Les banques centrales signent la fin d’une époque dorée pour les marchés
Les 30 ou 40 prochaines années ont de fortes chances d’être très différentes des 30 ou 40 dernières sur les marchés», juge Philippe Uzan, responsable de la gestion chez iM Global Partner. Le premier semestre 2022 montre à quel point le changement de régime est radical avec comme facteur principal la fin de la baisse des taux qui a soutenu l’ensemble des marchés financiers au cours des quatre dernières décennies.
De fait, dans cette période, ce régime a permis aux différents marchés de dégager des rendements positifs régulièrement. Dans la plupart des cas, sur une base semestrielle, les actions et les obligations ont affiché des performances positives, la baisse des taux entraînant une revalorisation des obligations mais aussi des actions. Le deuxième semestre 1982 a été la meilleure période pour les marchés. Et quand les obligations ont affiché des performances négatives, les actions ont progressé, car ces baisses étaient généralement liées à un contexte économique favorable, forcément positif pour les actions. Même pendant les périodes les plus compliquées pour les marchés, comme au second semestre 2008, en pleine crise financière, la chute des actions a été en partie compensée par la hausse des obligations qui a joué à l’époque son rôle d’amortisseur.
Nouvelle ère
Mais le nouveau régime d’inflation et la virulence des banques centrales face à ce risque ont changé la donne avec la pire performance au premier semestre cette année des marchés obligataires et la chute des marchés actions chèrement valorisés. Au cours des 40 dernières années, les seuls moments où les actions et les obligations ont baissé en même temps ont été dans les années 1970. Ces performances, qui concernent les marchés américains, valent également pour l’Europe.

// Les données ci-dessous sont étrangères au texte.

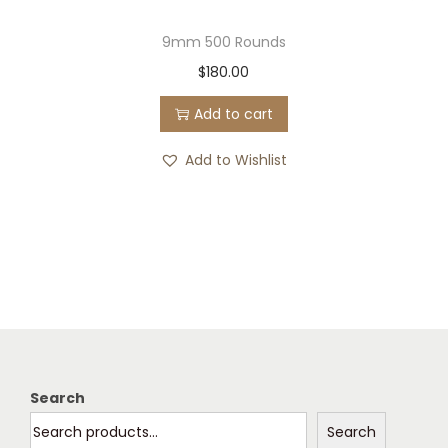
9mm 500 Rounds
$
180.00
Add to cart
Add to Wishlist
Search
Search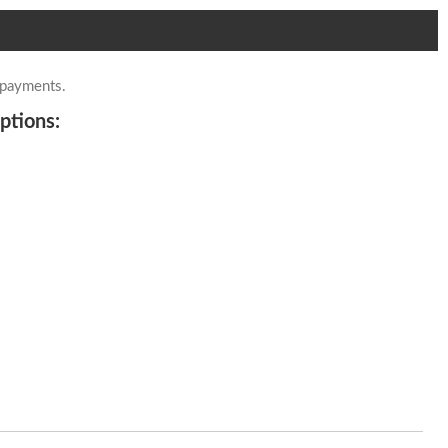
 payments.
ptions: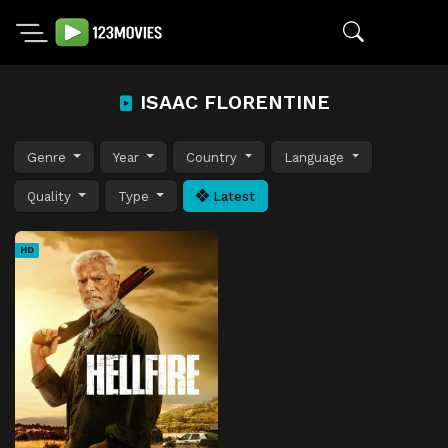
ISAAC FLORENTINE
Genre
Year
Country
Language
Quality
Type
Latest
HD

«Dans ce nouveau régime, les obligations ne vont plus être la force porteuse qu’elles ont été pour les actions au cours des dernières décennies, affirme Philippe Uzan. Ce d’autant qu’il faut s’attendre à un régime d’inflation plus élevé et plus volatil.» Au-delà des facteurs conjoncturels, plusieurs forces structurelles vont tendanciellement pousser l’inflation : la démographie avec la diminution de la population active, les limites de la mondialisation et la transition énergétique.